• _Task requirements_
Rewrite the stretch of items below from the line containing "locality: Vine on" through the line containing "family: Amaryllidaceae", changing "elevation (m)" to "altitude (m)" and leaving everything else as it is.

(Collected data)
++++++

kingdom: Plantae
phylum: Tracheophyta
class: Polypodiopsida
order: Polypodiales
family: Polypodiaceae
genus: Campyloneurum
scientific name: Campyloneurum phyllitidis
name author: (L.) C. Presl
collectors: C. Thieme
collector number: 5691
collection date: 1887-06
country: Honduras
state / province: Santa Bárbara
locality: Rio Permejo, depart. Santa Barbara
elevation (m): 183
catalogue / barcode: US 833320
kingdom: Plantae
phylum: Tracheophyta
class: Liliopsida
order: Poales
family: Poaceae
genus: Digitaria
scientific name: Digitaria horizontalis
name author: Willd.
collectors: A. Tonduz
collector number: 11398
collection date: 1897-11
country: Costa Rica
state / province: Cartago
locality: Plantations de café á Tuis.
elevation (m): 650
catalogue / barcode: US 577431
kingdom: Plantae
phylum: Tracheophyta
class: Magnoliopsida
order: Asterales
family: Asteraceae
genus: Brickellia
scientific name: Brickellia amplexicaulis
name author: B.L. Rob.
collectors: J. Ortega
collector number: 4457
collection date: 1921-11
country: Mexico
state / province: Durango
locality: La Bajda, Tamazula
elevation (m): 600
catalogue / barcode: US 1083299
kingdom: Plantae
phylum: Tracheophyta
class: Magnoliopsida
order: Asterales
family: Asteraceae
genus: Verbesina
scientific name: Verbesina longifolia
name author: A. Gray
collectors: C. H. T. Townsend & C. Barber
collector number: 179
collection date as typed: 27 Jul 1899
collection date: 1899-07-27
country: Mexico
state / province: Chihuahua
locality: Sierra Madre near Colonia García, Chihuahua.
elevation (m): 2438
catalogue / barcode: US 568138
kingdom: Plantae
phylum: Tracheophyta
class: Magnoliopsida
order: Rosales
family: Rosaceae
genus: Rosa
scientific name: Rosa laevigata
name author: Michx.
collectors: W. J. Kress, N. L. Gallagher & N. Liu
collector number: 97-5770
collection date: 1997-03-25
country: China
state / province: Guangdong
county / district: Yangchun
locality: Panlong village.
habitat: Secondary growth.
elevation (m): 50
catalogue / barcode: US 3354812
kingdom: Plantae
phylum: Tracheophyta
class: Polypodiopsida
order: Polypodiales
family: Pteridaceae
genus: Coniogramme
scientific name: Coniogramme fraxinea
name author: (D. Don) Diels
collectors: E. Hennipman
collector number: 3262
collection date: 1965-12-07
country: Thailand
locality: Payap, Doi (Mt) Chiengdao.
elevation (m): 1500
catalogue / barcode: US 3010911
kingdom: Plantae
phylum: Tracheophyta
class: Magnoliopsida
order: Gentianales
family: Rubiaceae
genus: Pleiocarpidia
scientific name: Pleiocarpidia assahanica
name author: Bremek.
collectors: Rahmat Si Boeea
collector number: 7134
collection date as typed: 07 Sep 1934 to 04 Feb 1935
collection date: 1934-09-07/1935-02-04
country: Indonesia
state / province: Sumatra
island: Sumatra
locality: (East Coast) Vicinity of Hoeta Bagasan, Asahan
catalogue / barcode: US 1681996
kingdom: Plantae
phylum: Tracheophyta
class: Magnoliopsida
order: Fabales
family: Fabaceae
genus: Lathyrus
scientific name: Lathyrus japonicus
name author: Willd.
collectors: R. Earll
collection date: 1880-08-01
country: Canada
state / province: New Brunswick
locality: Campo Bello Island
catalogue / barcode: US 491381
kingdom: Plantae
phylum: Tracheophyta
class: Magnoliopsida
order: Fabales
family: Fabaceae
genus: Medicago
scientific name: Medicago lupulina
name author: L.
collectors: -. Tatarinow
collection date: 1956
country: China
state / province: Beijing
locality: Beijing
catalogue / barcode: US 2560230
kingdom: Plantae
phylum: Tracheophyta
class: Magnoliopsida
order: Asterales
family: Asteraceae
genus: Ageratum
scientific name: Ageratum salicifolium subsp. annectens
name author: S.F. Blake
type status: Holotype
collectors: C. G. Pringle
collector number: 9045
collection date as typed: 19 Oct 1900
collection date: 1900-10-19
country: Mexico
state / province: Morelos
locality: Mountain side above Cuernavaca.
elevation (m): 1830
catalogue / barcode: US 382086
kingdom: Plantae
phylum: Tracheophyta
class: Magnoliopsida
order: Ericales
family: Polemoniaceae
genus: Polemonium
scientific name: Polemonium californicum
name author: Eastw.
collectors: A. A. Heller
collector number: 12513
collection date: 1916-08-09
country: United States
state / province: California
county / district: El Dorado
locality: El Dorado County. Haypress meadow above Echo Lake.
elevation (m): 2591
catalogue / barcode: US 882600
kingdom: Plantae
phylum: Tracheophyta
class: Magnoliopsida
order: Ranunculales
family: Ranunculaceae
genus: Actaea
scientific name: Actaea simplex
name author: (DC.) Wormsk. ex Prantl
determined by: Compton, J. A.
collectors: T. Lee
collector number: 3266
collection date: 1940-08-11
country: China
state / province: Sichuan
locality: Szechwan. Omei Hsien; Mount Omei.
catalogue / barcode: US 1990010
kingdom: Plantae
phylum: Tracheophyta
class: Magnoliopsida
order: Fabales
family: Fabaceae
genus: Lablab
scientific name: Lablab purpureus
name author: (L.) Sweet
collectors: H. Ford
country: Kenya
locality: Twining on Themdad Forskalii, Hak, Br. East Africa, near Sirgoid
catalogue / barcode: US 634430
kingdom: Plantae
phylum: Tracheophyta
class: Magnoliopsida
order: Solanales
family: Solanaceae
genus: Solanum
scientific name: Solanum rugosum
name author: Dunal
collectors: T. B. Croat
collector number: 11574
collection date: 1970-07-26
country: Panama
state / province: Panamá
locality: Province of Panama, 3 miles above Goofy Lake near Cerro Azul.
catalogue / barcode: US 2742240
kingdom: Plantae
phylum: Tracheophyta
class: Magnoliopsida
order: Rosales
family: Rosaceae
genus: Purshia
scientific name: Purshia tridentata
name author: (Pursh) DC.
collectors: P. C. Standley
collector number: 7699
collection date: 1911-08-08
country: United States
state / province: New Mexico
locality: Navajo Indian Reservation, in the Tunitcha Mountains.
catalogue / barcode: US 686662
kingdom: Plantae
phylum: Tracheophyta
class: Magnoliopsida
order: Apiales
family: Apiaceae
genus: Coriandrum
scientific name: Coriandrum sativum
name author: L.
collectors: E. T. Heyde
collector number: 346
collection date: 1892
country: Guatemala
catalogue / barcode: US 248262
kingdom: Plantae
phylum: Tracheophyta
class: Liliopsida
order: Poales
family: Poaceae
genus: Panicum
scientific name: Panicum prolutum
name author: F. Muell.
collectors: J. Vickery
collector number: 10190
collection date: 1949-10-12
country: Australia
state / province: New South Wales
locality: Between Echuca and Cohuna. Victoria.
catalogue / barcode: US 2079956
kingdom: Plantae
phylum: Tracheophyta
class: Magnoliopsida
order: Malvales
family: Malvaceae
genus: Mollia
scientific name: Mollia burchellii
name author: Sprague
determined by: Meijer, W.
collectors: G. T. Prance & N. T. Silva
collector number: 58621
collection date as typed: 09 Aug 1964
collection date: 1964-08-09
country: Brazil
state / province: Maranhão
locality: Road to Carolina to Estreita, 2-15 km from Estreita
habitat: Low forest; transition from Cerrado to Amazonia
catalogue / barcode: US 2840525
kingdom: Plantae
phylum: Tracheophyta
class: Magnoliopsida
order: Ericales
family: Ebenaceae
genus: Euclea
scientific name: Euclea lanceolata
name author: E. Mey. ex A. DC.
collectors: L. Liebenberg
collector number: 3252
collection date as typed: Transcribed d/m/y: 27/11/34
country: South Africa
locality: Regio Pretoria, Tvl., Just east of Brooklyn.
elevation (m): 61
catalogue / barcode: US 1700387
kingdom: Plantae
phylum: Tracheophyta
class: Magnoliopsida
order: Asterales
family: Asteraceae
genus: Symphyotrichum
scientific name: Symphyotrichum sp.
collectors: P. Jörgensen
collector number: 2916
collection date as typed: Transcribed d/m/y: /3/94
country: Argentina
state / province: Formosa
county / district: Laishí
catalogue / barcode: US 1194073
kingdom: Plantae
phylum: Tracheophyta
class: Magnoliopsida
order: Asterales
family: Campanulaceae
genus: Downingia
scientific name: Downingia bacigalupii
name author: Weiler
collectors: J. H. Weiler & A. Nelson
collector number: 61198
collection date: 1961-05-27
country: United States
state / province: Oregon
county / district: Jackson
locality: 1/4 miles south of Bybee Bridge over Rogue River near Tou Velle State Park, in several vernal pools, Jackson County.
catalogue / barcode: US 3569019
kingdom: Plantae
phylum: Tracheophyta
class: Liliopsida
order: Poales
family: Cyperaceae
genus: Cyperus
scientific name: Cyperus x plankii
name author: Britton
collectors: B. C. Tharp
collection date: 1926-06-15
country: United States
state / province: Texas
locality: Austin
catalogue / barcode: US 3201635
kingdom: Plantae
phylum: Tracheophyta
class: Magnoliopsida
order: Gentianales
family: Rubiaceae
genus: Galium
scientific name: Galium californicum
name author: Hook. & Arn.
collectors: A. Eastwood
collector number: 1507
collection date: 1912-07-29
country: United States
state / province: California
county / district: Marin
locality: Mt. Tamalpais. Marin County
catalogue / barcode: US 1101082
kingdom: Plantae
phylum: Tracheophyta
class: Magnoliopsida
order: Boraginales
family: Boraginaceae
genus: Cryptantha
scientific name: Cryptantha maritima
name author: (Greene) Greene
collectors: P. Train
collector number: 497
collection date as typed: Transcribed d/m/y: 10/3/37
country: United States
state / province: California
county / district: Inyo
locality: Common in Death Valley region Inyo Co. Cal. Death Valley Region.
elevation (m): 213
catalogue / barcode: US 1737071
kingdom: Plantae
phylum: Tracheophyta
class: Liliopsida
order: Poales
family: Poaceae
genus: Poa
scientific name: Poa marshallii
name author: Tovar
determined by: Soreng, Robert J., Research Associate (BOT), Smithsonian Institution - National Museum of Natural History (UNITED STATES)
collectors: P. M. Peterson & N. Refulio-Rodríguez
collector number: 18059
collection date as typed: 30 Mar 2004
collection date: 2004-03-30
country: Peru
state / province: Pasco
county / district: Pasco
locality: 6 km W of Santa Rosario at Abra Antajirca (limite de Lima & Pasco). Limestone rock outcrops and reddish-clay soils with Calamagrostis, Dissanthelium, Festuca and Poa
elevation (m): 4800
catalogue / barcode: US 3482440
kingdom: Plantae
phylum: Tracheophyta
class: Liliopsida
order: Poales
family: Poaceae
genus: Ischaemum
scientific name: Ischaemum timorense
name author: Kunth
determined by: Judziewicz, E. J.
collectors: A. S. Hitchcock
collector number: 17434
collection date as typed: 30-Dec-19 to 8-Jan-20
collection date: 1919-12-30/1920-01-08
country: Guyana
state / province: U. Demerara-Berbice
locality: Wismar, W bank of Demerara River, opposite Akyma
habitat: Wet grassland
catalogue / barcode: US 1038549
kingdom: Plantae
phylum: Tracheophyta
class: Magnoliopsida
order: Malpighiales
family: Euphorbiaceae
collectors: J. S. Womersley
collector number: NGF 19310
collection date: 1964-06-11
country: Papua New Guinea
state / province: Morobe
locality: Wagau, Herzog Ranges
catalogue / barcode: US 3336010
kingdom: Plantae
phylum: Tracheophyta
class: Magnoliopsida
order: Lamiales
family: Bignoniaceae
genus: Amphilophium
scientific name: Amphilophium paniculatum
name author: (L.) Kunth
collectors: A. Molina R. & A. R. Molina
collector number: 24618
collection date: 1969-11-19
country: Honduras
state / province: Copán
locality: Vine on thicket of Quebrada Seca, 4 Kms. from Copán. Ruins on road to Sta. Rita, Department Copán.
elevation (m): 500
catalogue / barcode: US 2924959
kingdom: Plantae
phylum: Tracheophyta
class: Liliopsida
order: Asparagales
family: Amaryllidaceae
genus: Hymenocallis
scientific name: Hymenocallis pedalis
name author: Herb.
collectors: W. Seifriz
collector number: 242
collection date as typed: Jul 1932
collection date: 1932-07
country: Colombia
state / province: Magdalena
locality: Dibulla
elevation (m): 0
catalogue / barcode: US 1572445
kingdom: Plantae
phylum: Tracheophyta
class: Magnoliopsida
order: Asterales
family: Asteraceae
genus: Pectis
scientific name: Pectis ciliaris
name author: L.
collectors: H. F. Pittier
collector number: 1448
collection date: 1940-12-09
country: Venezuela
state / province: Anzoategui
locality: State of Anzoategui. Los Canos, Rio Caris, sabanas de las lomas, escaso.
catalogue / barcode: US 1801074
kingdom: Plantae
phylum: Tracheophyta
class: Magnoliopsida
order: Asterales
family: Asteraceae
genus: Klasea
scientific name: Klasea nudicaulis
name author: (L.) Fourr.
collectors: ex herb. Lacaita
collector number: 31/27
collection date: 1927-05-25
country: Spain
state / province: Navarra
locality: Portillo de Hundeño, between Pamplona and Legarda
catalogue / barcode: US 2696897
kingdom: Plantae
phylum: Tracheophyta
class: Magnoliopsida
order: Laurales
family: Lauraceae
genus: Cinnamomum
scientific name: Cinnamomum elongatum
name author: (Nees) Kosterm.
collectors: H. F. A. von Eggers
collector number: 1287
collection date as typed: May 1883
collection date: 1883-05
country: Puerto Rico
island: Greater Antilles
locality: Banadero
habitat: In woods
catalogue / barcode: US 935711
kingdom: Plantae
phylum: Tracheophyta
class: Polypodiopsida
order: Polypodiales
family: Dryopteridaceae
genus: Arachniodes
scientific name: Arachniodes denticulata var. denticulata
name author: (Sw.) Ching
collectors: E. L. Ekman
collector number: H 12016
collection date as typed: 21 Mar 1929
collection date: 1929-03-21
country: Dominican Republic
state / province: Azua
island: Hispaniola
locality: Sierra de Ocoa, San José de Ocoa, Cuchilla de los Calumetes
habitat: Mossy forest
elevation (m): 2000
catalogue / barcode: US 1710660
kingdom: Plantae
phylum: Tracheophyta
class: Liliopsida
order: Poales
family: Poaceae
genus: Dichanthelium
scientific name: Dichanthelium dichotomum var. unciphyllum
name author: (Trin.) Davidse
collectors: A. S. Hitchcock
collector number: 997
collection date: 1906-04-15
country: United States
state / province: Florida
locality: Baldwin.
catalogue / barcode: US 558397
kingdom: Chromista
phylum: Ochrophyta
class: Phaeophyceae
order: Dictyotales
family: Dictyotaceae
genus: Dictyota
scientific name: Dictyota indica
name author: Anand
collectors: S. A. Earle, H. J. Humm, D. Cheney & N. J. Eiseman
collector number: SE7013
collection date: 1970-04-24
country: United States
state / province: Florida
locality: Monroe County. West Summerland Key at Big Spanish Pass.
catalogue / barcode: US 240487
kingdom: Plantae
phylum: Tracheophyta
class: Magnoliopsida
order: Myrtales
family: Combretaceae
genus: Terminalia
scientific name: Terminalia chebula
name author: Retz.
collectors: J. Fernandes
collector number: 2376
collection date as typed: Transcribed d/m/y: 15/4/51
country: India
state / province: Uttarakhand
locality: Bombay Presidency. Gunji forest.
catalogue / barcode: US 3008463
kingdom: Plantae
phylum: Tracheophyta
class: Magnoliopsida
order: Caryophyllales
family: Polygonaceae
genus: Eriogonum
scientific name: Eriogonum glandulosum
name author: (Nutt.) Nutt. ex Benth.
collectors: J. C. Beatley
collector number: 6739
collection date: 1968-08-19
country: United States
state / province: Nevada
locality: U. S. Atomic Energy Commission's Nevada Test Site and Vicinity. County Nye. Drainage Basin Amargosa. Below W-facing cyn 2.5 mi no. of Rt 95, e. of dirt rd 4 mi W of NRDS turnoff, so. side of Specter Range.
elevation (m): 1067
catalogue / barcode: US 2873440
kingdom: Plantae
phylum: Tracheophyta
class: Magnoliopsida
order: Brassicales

++++++

• _Exercise result_
locality: Vine on thicket of Quebrada Seca, 4 Kms. from Copán. Ruins on road to Sta. Rita, Department Copán.
altitude (m): 500
catalogue / barcode: US 2924959
kingdom: Plantae
phylum: Tracheophyta
class: Liliopsida
order: Asparagales
family: Amaryllidaceae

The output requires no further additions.